The research team focused on the role of a cell surface pump, called ABCG2, that was known to be highly expressed in the lung cancer cell line and has also been associated with breast cancer.

“We observed that the cancer cells were difficult to stain with a fluorescent blue dye that we use to stain DNA to help us see the cells,” Krasilnikova said. “ABCG2 had been shown to pump the dye out of cells, so we knew it must be highly active in these cells and hypothesized that it might also pump the carcinogenic compounds from cigarette smoke out of the cells.”

To test this hypothesis, the research team inhibited the activity of ABCG2 in the cancer cells in two ways and tested how the cells then reacted to cigarette smoke exposure. They used febuxostat, a medication used to treat gout and a known inhibitor of ABCG2 activity, and, separately, downregulated ABCG2 using a genetic method called RNA interference. In both cases, they saw an increase in protein aggregation in the cancer cells when ABCG2 was inhibited.
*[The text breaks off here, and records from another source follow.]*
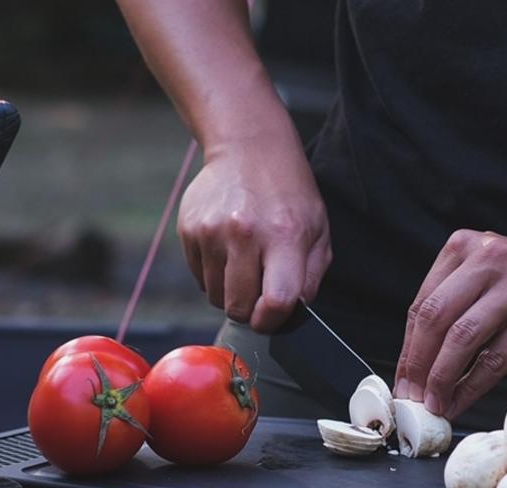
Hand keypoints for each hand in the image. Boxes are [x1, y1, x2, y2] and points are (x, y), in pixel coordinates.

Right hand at [177, 132, 330, 332]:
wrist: (248, 147)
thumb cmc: (288, 192)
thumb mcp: (316, 229)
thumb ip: (310, 276)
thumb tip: (291, 313)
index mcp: (283, 235)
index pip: (275, 301)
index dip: (273, 321)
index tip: (272, 318)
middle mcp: (244, 234)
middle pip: (238, 306)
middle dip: (249, 311)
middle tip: (257, 293)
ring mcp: (211, 232)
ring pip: (215, 295)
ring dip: (230, 291)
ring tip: (243, 263)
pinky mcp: (189, 229)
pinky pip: (199, 276)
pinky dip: (213, 274)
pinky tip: (226, 249)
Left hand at [394, 227, 506, 419]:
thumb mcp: (480, 269)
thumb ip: (447, 299)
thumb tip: (414, 359)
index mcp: (463, 247)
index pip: (423, 305)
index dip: (407, 347)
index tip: (402, 376)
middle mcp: (488, 262)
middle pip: (435, 319)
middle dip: (418, 364)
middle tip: (411, 392)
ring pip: (462, 340)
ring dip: (441, 378)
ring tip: (434, 402)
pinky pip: (495, 361)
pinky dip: (471, 387)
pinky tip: (460, 400)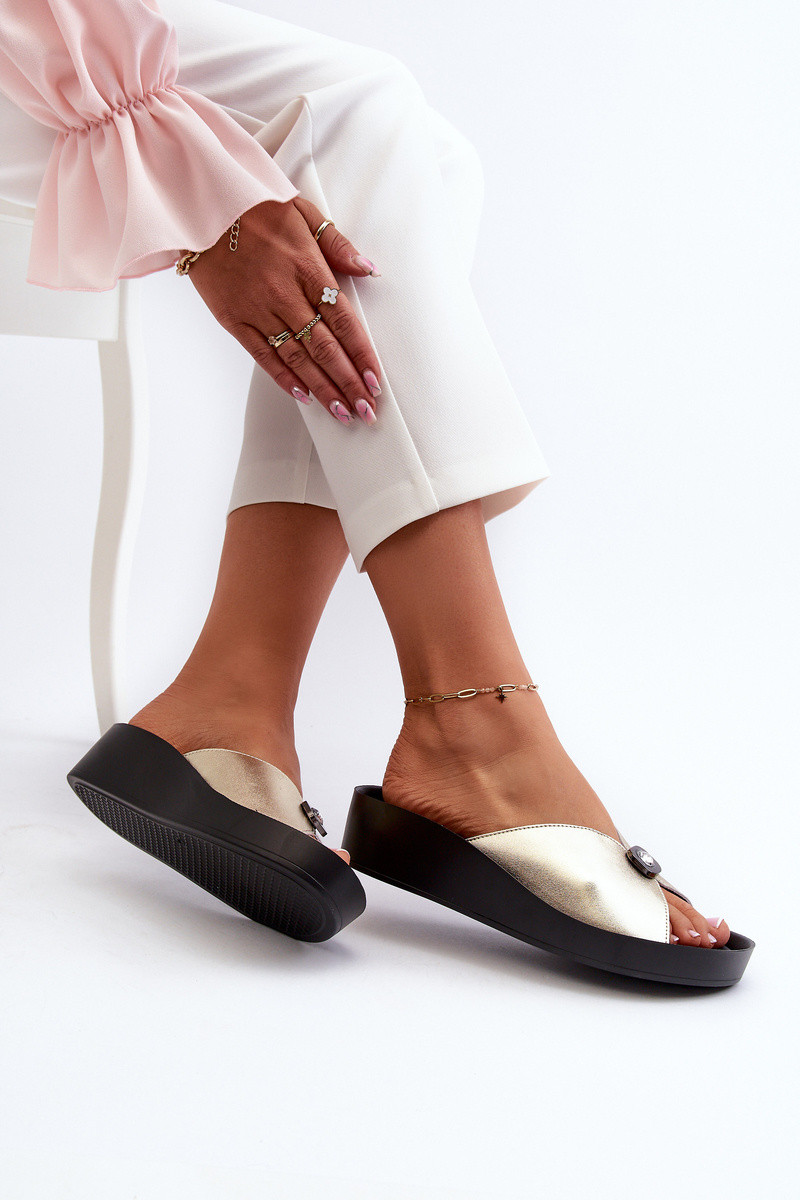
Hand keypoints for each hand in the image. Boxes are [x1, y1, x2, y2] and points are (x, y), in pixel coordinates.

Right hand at [187, 197, 381, 425]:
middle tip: (366, 410)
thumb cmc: (254, 203)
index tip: (376, 381)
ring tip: (342, 413)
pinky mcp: (233, 318)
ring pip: (297, 358)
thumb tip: (369, 270)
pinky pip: (262, 355)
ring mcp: (257, 309)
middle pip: (324, 348)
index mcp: (307, 267)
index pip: (343, 321)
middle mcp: (284, 293)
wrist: (197, 202)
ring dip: (322, 390)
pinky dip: (284, 378)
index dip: (361, 355)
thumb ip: (338, 244)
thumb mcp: (302, 211)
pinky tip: (304, 396)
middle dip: (349, 383)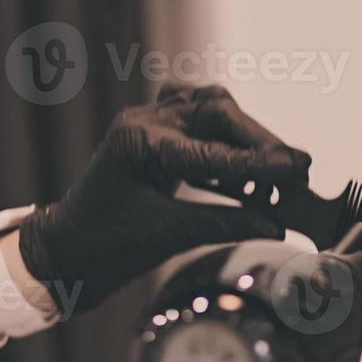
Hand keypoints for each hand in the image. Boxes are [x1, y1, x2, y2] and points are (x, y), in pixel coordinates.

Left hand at [17, 83, 311, 312]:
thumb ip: (227, 224)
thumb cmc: (104, 244)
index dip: (260, 162)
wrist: (65, 253)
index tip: (296, 171)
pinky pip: (197, 120)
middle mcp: (144, 121)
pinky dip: (225, 134)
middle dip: (260, 141)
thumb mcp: (169, 235)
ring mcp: (148, 124)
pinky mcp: (155, 137)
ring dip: (245, 133)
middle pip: (217, 111)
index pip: (215, 148)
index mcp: (141, 140)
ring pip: (210, 108)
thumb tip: (276, 225)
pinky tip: (244, 158)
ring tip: (273, 164)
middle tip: (295, 168)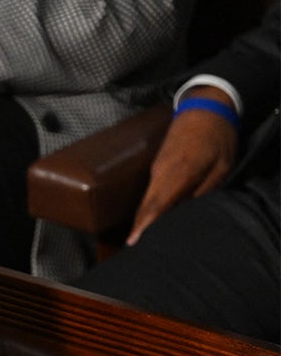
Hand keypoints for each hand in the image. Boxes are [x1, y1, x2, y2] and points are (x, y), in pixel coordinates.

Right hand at [127, 89, 237, 243]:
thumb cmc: (217, 137)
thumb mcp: (222, 166)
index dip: (145, 225)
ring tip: (139, 236)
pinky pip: (151, 190)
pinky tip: (150, 215)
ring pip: (147, 198)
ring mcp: (157, 168)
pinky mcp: (158, 165)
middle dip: (138, 226)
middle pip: (146, 205)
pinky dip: (148, 205)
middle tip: (132, 246)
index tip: (133, 241)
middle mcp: (161, 172)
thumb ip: (205, 190)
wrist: (204, 108)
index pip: (157, 205)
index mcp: (178, 173)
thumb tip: (189, 211)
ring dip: (142, 217)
“It seems clear that ABCG2 plays an important role in how the cancer cells were able to maintain lower levels of protein aggregation and grow and survive better when exposed to cigarette smoke,” Krasilnikova said. “We think it must be doing this by pumping the carcinogenic compounds from cigarette smoke out of the cells allowing them to survive in the toxic environment.”

Cell surface pumps, including ABCG2, have also been implicated in the development of multidrug resistance in cancers, presumably by pumping the damaging chemotherapy drugs out of cancer cells.

“It is well known that smoking during cancer treatment worsens the prognosis,” Krasilnikova said. “This could be due to a shared mechanism in the cancer cells that allows them to survive better in toxic environments. Our results suggest that the increase in ABCG2 activity in cancer cells, as well as other similar pumps, is likely to be one of these mechanisms.”

In addition to Krasilnikova, the research team at Penn State includes undergraduate students Emmanuella O. Ajenu, Ashley M. Seideneck, Esh Pandellapalli, Emily M. Shinsky, Casey L. Humphries, Nicholas L. Aparicio and Mahak Sharma and Professor of Biology James H. Marden, an associate director of the Penn State Huck Institutes of the Life Sciences.

A Tobacco Settlement grant to Penn State, the Eberly College of Science Summer Undergraduate Research Experience and Penn State undergraduate research funding supported the research.